Stored items
────

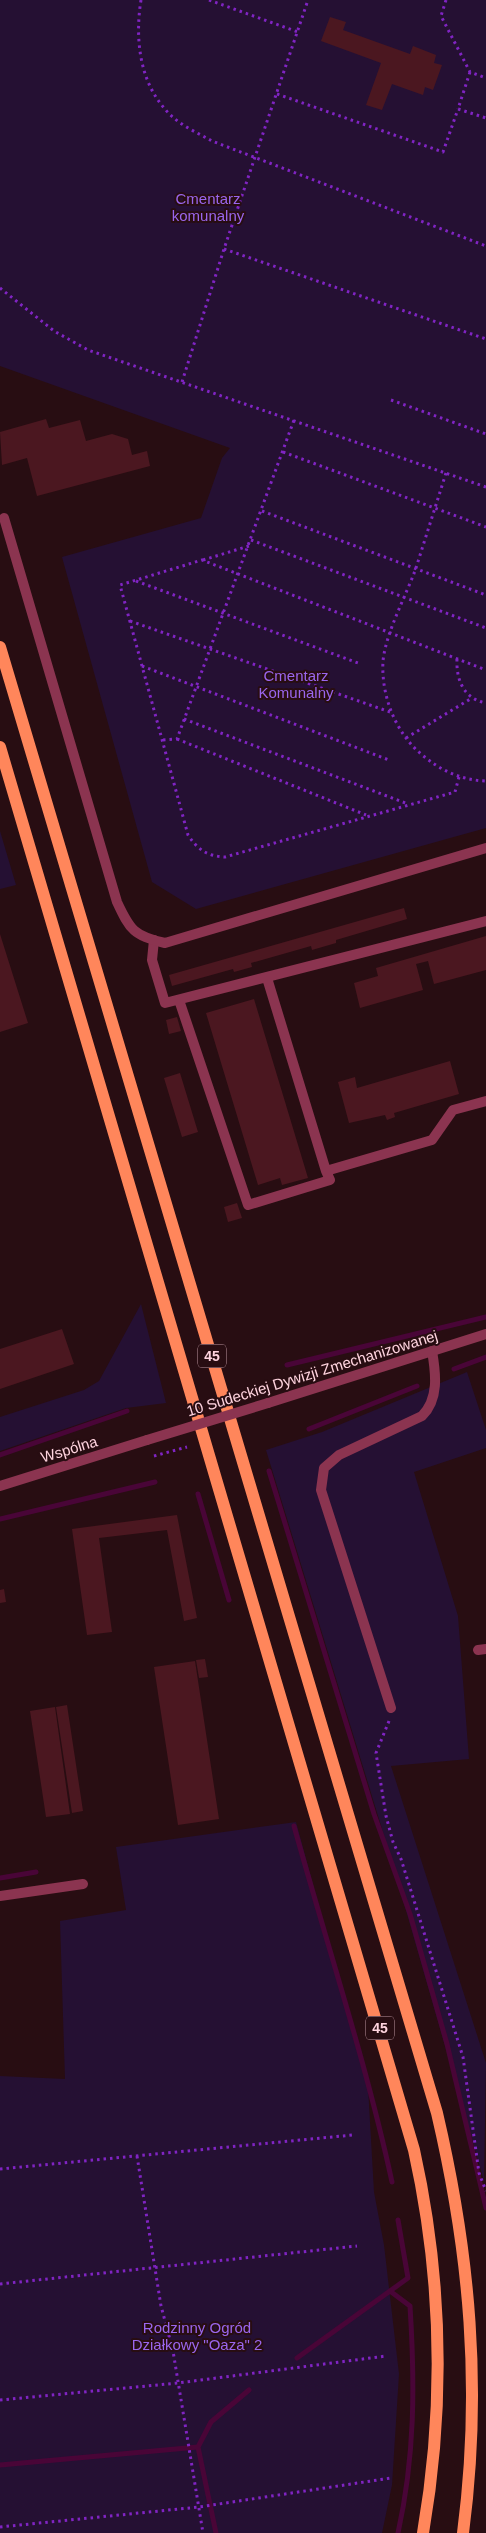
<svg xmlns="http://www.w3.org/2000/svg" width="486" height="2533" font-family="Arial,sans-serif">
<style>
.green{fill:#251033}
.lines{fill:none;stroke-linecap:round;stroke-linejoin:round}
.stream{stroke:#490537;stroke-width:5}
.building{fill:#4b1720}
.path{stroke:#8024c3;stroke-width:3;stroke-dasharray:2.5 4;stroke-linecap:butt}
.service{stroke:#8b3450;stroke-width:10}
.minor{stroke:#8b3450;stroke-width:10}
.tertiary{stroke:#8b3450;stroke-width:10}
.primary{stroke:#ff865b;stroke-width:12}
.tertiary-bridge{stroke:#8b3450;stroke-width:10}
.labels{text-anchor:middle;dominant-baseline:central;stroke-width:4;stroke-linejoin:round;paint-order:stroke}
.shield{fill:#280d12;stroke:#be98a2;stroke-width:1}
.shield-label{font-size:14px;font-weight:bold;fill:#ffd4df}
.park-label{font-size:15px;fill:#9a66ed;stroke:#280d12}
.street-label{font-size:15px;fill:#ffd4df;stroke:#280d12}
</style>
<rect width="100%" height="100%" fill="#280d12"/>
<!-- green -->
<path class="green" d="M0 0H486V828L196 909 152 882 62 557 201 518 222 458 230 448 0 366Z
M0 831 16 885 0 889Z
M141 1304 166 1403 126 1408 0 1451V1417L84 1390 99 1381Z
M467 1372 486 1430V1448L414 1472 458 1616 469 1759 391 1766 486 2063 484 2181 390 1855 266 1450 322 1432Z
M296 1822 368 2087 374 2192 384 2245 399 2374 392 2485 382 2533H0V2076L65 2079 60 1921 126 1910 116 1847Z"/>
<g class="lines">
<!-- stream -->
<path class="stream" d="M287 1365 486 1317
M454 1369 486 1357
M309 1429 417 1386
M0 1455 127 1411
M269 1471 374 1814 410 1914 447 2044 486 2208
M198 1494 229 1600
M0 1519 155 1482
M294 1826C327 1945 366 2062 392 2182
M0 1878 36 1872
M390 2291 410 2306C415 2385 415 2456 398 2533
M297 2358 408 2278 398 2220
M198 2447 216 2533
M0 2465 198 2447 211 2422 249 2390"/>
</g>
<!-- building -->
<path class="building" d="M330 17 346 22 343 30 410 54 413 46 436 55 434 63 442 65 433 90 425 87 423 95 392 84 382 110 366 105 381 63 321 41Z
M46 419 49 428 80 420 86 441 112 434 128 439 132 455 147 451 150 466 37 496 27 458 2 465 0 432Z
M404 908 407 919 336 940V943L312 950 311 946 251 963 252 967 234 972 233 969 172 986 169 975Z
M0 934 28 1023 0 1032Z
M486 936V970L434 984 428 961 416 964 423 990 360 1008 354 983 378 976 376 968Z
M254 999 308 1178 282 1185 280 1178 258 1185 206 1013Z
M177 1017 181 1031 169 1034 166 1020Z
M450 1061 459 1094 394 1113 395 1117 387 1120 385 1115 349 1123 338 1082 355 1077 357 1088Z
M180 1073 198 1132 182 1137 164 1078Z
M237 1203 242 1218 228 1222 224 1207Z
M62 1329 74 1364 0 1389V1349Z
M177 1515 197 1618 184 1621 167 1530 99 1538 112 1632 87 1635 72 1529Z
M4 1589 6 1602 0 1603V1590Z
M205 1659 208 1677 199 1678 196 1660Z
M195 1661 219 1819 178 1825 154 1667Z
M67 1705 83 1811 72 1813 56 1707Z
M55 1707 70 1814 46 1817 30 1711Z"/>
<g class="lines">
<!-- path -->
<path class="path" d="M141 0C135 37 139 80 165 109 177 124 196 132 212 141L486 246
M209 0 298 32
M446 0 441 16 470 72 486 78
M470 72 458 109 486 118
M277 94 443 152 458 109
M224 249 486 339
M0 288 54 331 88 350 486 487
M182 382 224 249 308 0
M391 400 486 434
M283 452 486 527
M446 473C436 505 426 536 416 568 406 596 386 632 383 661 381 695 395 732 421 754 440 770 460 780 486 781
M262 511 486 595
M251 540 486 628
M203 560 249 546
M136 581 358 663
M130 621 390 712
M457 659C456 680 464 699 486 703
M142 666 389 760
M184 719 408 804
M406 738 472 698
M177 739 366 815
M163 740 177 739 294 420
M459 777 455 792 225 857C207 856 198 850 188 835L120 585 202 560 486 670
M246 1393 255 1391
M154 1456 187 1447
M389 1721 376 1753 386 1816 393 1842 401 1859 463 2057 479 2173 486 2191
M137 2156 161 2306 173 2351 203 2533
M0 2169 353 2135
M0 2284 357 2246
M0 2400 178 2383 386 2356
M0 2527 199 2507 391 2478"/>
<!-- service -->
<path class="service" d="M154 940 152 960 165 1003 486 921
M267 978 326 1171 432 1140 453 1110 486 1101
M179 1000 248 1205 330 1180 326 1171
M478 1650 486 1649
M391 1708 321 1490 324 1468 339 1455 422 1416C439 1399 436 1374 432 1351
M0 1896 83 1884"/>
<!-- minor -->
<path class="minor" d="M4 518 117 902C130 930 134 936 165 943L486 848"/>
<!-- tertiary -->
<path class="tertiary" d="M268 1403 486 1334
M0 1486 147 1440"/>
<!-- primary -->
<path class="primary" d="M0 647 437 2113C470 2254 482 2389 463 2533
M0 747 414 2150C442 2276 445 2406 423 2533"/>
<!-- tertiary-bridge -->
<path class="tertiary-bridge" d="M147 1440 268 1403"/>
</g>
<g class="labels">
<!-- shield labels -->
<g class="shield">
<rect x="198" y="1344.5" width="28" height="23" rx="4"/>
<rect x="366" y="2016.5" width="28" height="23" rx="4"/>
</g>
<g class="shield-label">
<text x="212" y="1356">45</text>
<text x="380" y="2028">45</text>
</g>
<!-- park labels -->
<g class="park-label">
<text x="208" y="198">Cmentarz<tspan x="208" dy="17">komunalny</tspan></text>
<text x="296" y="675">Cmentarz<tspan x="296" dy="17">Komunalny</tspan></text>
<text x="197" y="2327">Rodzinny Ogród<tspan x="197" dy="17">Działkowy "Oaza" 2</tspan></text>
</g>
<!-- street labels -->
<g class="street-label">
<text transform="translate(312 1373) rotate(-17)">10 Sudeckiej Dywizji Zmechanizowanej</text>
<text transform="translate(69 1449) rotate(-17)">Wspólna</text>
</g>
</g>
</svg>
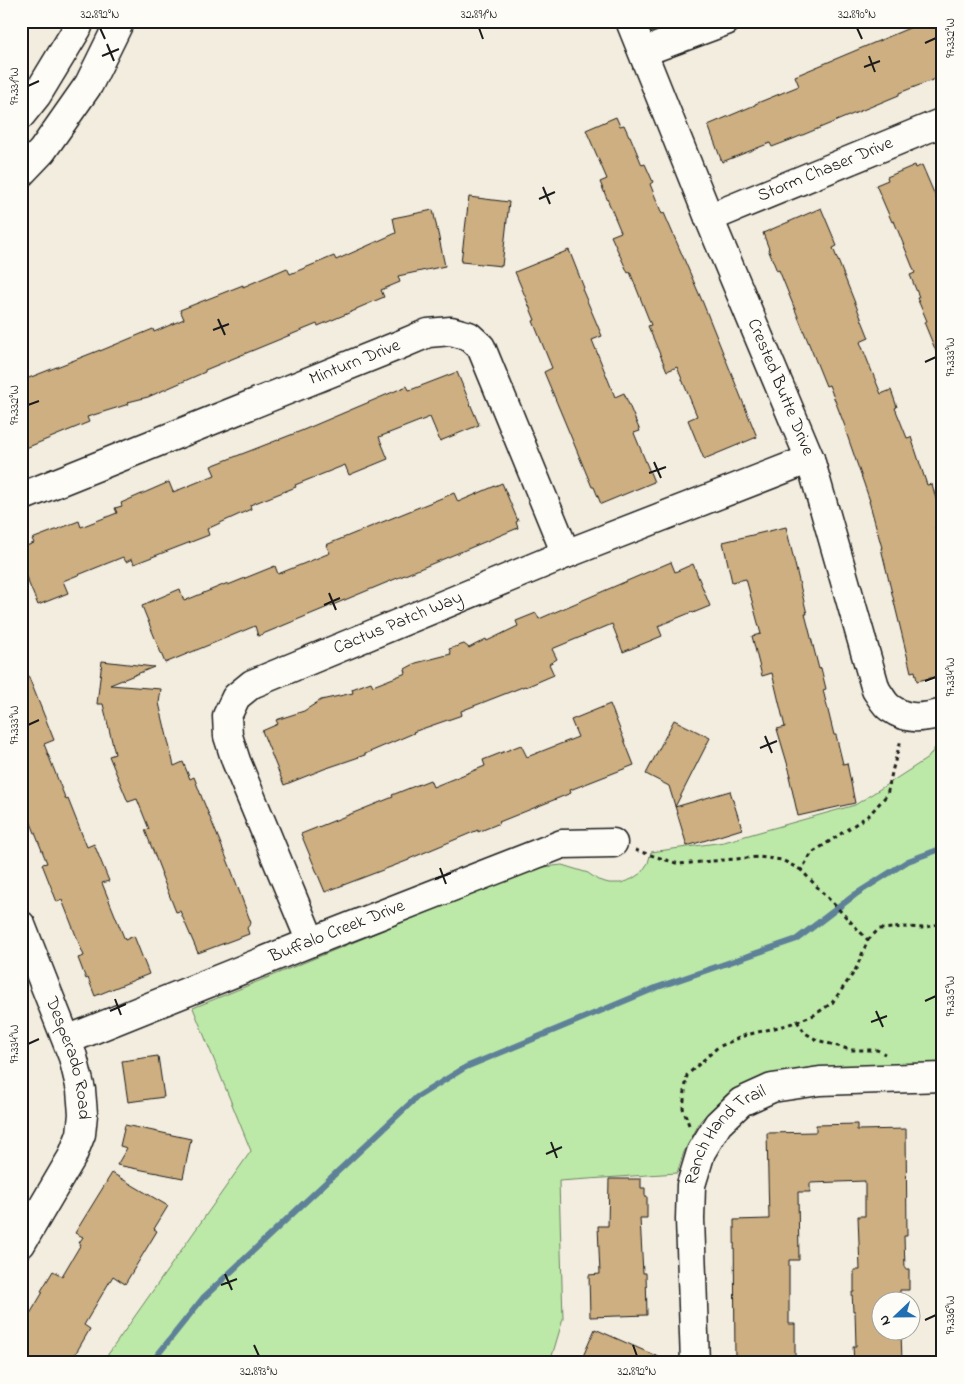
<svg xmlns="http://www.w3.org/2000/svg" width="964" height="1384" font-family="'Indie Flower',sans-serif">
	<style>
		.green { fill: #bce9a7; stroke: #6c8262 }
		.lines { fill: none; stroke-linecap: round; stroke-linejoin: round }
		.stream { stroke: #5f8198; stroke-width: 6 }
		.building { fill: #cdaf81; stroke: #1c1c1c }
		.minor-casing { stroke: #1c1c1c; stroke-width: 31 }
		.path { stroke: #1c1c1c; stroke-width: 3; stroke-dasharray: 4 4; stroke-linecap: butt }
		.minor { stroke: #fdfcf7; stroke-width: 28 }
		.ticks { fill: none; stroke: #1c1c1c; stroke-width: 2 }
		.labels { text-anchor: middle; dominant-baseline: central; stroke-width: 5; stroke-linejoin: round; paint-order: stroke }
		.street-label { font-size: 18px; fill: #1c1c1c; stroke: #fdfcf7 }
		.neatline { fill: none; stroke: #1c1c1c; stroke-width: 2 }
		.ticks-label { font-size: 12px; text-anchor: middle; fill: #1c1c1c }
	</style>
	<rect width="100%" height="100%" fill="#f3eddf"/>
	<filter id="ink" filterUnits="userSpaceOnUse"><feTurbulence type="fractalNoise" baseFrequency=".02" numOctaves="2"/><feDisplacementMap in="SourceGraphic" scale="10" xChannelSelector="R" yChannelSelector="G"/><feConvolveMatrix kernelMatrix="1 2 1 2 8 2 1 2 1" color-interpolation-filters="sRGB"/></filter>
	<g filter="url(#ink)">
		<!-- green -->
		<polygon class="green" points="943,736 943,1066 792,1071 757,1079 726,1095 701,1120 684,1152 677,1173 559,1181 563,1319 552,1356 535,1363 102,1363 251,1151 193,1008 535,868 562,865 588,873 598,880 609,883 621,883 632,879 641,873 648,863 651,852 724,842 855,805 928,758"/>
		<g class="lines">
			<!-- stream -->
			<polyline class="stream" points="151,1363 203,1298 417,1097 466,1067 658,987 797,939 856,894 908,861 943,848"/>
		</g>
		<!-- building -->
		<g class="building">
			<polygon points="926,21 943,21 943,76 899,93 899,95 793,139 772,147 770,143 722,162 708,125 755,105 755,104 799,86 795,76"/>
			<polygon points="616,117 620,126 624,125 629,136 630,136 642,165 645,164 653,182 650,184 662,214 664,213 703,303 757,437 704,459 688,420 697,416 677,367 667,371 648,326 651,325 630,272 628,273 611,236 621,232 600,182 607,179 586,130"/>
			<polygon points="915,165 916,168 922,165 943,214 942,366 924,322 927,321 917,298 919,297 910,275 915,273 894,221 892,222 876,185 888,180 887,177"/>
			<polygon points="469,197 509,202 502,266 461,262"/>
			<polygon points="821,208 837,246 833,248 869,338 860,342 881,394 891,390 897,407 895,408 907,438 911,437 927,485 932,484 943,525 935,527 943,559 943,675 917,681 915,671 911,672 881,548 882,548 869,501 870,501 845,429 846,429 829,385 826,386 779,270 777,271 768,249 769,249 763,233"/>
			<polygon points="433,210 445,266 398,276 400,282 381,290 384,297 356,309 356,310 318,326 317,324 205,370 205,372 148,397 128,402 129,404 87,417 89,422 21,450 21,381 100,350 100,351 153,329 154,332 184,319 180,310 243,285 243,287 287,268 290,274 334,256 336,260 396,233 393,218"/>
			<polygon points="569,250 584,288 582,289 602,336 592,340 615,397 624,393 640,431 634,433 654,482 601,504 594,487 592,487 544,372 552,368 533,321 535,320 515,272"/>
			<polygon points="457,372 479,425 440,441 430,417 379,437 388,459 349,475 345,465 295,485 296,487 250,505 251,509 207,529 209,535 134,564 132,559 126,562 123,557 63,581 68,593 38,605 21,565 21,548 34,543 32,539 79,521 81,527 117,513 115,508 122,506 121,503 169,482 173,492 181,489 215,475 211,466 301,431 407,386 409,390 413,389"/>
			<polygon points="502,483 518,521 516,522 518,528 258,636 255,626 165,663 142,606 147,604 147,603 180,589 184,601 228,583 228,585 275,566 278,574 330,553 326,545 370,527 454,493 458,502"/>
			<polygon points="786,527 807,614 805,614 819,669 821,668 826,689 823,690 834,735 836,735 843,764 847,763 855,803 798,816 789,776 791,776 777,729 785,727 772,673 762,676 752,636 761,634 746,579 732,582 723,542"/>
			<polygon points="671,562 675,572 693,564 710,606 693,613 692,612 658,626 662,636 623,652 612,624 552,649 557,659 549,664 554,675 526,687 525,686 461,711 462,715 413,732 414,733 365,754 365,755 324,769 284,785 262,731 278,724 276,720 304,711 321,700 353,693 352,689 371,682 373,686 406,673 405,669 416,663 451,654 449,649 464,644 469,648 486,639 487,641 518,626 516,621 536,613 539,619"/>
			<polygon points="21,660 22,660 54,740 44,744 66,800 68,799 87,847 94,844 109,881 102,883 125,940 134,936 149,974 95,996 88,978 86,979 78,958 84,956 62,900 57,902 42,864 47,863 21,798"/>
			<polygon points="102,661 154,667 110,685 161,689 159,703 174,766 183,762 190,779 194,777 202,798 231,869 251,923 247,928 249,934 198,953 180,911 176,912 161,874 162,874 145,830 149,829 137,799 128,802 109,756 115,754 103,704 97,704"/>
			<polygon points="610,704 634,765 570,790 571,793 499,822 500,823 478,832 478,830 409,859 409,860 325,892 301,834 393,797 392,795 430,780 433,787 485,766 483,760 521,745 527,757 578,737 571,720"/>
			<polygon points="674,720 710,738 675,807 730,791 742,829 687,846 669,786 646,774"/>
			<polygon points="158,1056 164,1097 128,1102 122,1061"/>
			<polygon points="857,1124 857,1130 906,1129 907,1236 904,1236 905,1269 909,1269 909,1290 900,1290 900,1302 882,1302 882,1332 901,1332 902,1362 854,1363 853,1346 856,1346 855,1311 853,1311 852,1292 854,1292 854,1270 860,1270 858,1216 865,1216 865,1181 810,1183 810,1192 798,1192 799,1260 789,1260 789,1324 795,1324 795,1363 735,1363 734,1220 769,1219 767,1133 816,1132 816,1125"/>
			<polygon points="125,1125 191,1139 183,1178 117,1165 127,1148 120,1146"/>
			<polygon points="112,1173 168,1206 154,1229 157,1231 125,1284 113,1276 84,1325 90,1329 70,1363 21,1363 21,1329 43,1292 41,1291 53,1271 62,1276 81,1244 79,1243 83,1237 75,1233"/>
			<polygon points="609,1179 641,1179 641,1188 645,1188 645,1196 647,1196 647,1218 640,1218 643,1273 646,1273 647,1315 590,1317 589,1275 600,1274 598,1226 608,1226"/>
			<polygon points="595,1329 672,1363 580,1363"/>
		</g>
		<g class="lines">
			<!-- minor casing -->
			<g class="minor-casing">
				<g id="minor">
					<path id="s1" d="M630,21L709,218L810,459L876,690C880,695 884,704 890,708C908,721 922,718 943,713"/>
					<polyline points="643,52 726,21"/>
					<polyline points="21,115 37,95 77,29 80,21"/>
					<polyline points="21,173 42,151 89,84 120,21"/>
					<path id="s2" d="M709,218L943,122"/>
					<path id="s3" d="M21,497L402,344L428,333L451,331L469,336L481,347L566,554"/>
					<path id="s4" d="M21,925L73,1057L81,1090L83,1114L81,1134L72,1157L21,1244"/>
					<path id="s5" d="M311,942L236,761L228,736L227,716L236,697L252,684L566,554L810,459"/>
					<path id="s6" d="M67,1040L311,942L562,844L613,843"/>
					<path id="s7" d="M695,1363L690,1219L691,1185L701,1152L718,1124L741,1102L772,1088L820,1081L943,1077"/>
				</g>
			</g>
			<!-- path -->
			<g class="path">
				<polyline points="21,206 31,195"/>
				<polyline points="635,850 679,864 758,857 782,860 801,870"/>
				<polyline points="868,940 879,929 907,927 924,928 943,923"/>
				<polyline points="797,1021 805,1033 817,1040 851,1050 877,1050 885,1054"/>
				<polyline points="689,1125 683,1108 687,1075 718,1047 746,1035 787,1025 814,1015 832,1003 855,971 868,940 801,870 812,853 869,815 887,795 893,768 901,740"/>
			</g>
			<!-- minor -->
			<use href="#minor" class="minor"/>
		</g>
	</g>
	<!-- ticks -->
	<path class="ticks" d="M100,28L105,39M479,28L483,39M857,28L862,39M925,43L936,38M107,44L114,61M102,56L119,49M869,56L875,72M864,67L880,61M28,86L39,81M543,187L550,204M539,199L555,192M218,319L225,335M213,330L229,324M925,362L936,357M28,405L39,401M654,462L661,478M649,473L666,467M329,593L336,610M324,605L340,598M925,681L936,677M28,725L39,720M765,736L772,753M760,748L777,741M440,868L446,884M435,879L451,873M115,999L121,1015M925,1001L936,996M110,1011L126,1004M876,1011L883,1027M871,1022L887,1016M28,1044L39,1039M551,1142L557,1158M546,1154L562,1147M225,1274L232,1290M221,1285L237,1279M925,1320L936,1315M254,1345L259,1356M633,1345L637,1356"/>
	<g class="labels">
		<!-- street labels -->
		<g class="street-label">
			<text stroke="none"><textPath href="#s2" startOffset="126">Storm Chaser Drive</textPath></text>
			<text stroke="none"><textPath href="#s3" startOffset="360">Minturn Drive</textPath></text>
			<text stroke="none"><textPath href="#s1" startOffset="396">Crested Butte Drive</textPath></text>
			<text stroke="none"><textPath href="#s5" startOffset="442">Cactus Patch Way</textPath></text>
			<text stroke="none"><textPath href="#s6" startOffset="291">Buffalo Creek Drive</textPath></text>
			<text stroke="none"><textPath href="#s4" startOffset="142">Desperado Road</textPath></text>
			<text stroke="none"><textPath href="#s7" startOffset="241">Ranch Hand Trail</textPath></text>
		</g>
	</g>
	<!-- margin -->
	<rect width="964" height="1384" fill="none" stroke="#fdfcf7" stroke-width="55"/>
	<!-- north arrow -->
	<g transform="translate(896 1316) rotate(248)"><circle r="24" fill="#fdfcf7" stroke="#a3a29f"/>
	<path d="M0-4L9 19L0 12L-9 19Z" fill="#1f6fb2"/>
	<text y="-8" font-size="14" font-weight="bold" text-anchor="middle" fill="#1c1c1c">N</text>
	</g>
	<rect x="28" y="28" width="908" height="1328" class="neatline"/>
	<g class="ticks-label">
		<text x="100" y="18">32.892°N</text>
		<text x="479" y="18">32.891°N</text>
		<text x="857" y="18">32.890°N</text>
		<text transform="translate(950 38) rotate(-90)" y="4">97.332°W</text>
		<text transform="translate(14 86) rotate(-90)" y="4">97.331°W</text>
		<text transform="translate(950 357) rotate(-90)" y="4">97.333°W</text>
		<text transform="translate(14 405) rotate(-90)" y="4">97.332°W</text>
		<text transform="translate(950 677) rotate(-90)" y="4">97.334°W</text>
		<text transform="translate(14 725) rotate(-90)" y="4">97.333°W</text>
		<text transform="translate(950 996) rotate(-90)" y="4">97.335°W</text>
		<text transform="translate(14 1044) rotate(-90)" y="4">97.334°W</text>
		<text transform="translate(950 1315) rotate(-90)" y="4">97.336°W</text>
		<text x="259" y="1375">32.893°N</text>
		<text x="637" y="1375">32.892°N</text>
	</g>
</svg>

────

▶ [EXERCISE DESCRIPTION]
Search term "service": return each line of the data that contains it.

▶ [RESPONSE BOX]
.service{stroke:#8b3450;stroke-width:10}
<!-- service -->
<path class="service" d="M154 940 152 960 165 1003 486 921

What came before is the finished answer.